The data are summarized into ZIP code tabulation areas (ZCTAs), geographic areas defined by the U.S. Census Bureau to provide a link between Census geography (blocks, block groups, and tracts) and U.S. Postal Service ZIP code areas. Medical records often include a billing address (including a ZIP code) and ZCTAs were developed in part due to the large demand for a way to link such billing records (and other address lists) to Census demographic summaries without undergoing a complex geocoding exercise based on each individual address. It is important to recognize that ZCTAs are close to areas defining ZIP code delivery areas, but that they are not identical to ZIP code areas (which can and do change at any time based on postal delivery needs). Some ZIP codes in urban areas correspond to single buildings or large businesses, some rural ZIP codes meander along delivery routes. ZCTAs are constructed from complete census regions (e.g., blocks) combined together so that a large majority of residents of a ZCTA share the same ZIP code, but ZIP codes can (and often do) follow different boundaries than Census blocks (see articles by Grubesic and Matisziw Citation2006 and Beyer, Schultz, and Ruston Citation2008 for more detailed discussion). In the present analyses, it is important to note that the ZCTA data does not fully cover the state of Florida—a particular gap (due to low population density in the Everglades) is seen in the southernmost tip in the maps in figures 1 and 2 in Heaton (Citation2014), figures 1 and 2 in Wang and Rodriguez (2014), figures 1–11 in Lawson and Rotejanaprasert (Citation2014), and figures 1 and 3 in Zhang, Lim, and Maiti (Citation2014).
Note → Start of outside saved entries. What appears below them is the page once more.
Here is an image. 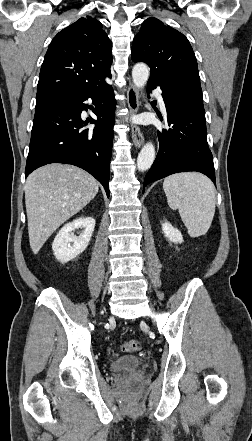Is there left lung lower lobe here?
<instances>
[{"label": "left lung lower lobe", "mask_w": 252, "mask_h": 441, "mask_svg": "<svg viewBox=\"0 0 252 441\" xmlns=\"http://www.w3.org/2000/svg\"><path fill=\"white\" fill-rule=\"evenodd\" d=\"M147 86L148 93L156 87L161 88L171 128L158 131L159 152L145 177L143 188L168 175L186 171L201 172L215 183L203 100L182 85L148 82Z\"/></svg>", "instance_id": "1"}]
</instances>
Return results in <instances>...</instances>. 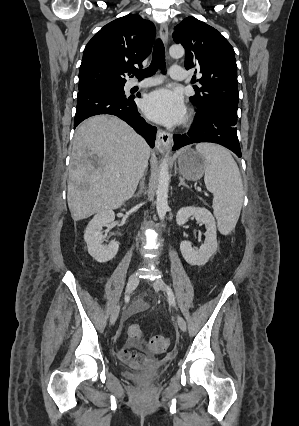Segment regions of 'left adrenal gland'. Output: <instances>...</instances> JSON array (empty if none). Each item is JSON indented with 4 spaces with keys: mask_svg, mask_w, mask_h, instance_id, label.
Returning <instances> with one entry per match:
<instances>
[{
    "mask_svg": "<svg viewBox=\"0 0 299 426\" xmlns=\"http://www.w3.org/2000/svg\"><path fill=\"white\" fill-rule=\"evenodd\" d=\"M179 180H180V182H179V186H184V187H187V188H188V185L184 182V180H183V178H182V177H179Z\"/></svg>",
    "mask_w": 299,
    "mask_h": 426,
    "instance_id": "obj_1",
    "label": "left adrenal gland"
}]
</instances>
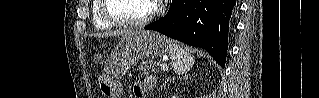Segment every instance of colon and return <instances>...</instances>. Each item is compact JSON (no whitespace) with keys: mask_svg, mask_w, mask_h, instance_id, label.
Returning <instances> with one entry per match:
<instances>
[{"mask_svg":"<svg viewBox=\"0 0 319 98\" xmlns=\"http://www.w3.org/2000/svg\"><path fill=\"white\" fill-rule=\"evenodd\" d=\"M90 57L96 63H101V61H102V56H101V53L98 49H95V48L91 49L90 50Z\"/></svg>","mask_w":319,"mask_h":98,"instance_id":"1","label":"colon"}]
</instances>
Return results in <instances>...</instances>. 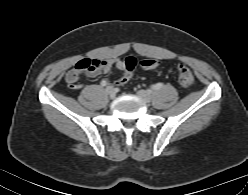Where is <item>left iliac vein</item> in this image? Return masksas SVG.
<instances>
[{
  "instance_id": "4c4485c4",
  "label": "left iliac vein",
  "mask_w": 248,
  "mask_h": 195,
  "mask_svg": "<svg viewBox=\"0 0 248 195\" xmlns=\"http://www.w3.org/2000/svg\"><path fill=\"white\" fill-rule=\"evenodd\" d=\"M137 95L141 97L145 102H150L151 101V95L148 91L146 90H139L137 92Z\"/></svg>"
}]
</instances>
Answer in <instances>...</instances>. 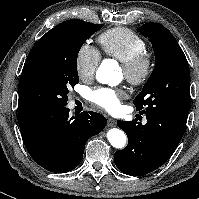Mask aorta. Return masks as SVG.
I'll list each match as a JSON object with an SVG mask.
<instances>
[{
    "mask_svg": "<svg viewBox=\"0 0 199 199\" xmlns=\"http://www.w3.org/2000/svg\"><path fill=\"white\" fill-rule=\"evenodd\" d=\"M96 78L103 84L117 83L120 80L119 74L108 68L105 63H102L97 70ZM107 138L110 144L117 149H122L127 143L125 133L118 128L110 129L107 132Z\"/></svg>",
    "mask_w": 199,
    "mask_h": 199,
    "instance_id": "obj_1",
    "label": "aorta"
}]
</instances>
It is important to appreciate that ZCTAs provide a close approximation to link registry-based disease cases to census demographics defining the population at risk, but that it is still an approximation and may merit closer investigation to fully understand potential clusters, particularly those based on small local numbers of individuals at risk.
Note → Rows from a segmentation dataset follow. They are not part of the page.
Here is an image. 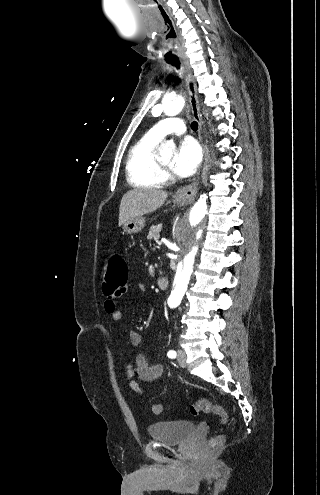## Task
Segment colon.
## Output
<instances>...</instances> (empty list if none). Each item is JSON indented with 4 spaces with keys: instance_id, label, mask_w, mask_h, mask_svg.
<instances>
[{
    "instance_id": "5ec220e1",
    "label": "colon",
    "mask_w": 320,
    "mask_h": 495,
    "mask_svg": "<svg viewBox=\"0 0 320 495\" xmlns=\"http://www.w3.org/2000/svg\"><path fill=\"white\" fill-rule=\"evenodd\" d=\"M128 278V268L125 260L118 254L111 256L104 270V281L103 290L105 293H111L116 291V293H121L123 287L126 284ZM153 412L160 415L164 411V406L161 403H156L152 407ZM190 413L193 416H198L200 414L215 415L219 418L221 423H226L228 421V415L226 411L218 404L211 402L206 398L199 399L195 401L190 406ZM224 442V436L219 434L210 439L209 449L215 450L219 448Z\"/></svg>"
}]
</instances>
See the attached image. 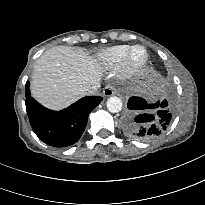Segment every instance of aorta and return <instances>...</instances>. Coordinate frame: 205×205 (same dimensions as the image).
I'll return each mask as SVG.
<instances>
[{
	"label": "aorta",
	"instance_id": "aorta-1",
	"mask_svg": "<svg viewBox=\"0 0 205 205\" xmlns=\"http://www.w3.org/2000/svg\"><path fill=\"white\" fill-rule=\"evenodd\" d=\"M106 105H107L108 111L111 113L120 112L123 106L121 99L116 96H112L108 98Z\"/></svg>",
	"mask_w": 205,
	"mask_h": 205
}]
</instances>
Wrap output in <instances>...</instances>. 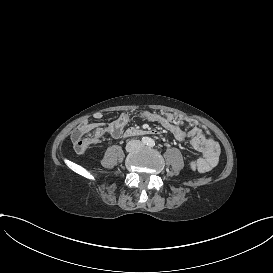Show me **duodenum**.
<instances>
[{
	"instance_id": "410a0bca",
	"label": "duodenum",
	"mask_w": 273,
	"mask_h": 273,
	"mask_svg": "<svg viewBox=\"0 0 273 273\" xmlns=\"http://www.w3.org/2000/svg\"><path fill=\"white\" fill-rule=\"evenodd\" d=\"M156 133L157 132L155 130H145V129H140L137 127H130L126 130L124 135L126 137H131V136L151 135Z\"/></svg>"
}]
</instances>
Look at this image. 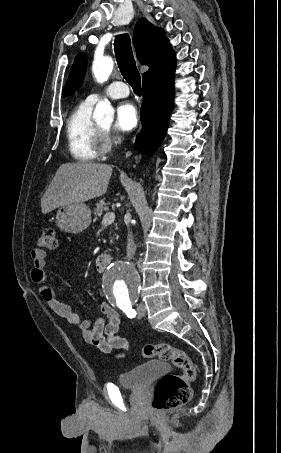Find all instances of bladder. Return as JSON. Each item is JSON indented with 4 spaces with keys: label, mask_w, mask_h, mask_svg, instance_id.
<instances>
[{
    "label": "bladder",
    "mask_w": 281,
    "mask_h": 453,
    "mask_svg": "<svg viewBox=\"0 0 281 453\" xmlns=\"http://www.w3.org/2000/svg\"><path fill=\"white\" fill-rule=\"evenodd\" d=\"M170 366L162 361H152L118 376L120 386L128 389H138L150 383L154 378L169 372Z\"/></svg>",
    "instance_id": "1"
}]
</instances>
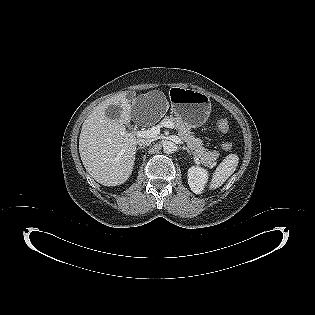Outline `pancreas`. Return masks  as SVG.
Returning <instances> with one entry per match:
<instances>
[{"instance_id": "pancreas-1", "label": "pancreas", "mask_w": 315, "mask_h": 315, "mask_svg": "<svg viewBox=\"0 0 315 315\" xmlns=\"http://www.w3.org/2000/svg\"><path fill=\"white\" fill-rule=\"evenodd\" d=\"M161 122L173 123L181 140L187 144V148L190 150V152L195 157L199 158L205 166L213 167L216 164V159L219 157V152L216 150L209 151L208 149L204 148L202 140L195 138L190 128L185 125L181 118L165 116Z\"/></svg>"}]
</instances>
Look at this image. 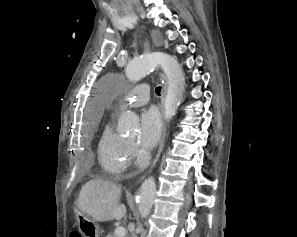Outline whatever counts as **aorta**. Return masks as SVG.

It is also important to note that both the FAPTP and the Census report race characteristics but in different categories, so it is somewhat difficult to precisely match the racial demographics of the cases with the demographic profile of the at-risk population. More specifically, the U.S. Census captures self-reported race and ethnicity through individual responses to two separate questions. For the 2000 Census, responders chose one or more self-identification classifications from the list of: “White,” “African American/Black/Negro,” “American Indian/Alaskan Native,” “Asian Indian,” “Japanese,” “Native Hawaiian,” “Chinese,” “Korean,” “Guamanian/Chamorro,” “Filipino,” “Vietnamese,” “Samoan,” “Other Pacific Islander,” or “some other race.” Ethnicity is determined by answering a question “Is this person Spanish/Hispanic/Latino?” from the following options “No, not Spanish/Hispanic/Latino”, “Yes, Mexican, Mexican American, Chicano,” “Yes, Puerto Rican,” “Yes, Cuban,” “Yes, other Spanish/Hispanic/Latino” (Grieco and Cassidy Citation2001). In contrast, the FAPTP reports race in only three categories “White,” “Black,” and “Other,” with over 95% of the population falling into the first two categories (Ren et al. Citation2012). Race is reported from the medical record (or death certificate for mortality data) and may not necessarily be self-report but rather an assessment assigned by a physician, nurse, or other professional when filling in the medical or death record.

The last data feature to appreciate relates to the statistical challenge of small area estimation, here, estimating low risks/rates of a rare event from small local population sizes. We mentioned above the concern regarding accuracy of the local case count and population count data, particularly for between-Census estimations. There is also a tension between statistical and geographic precision: as we increase geographic precision by using smaller areas we decrease statistical precision by estimating rates based on fewer and fewer events. Some ZCTAs contain larger numbers of individuals at risk, allowing better precision in estimation, but some likely have less than one case expected. All statistical approaches applied in the five articles seek to combine or borrow information between ZCTAs to improve local estimates either through combining data across neighboring ZCTAs (the set of potential clusters evaluated in Amin et al. Citation2014 and the clusters of equal risk in Zhang, Lim, and Maiti Citation2014), or through spatial smoothing/correlations between ZCTAs (Heaton Citation2014; Lawson and Rotejanaprasert Citation2014; Wang and Rodriguez Citation2014). All authors note that their at-risk population values are from the Census and it appears they limit these to age groups consistent with the pediatric at-risk population, but to aid in epidemiologic interpretation of the statistical results, it is important to clarify this detail.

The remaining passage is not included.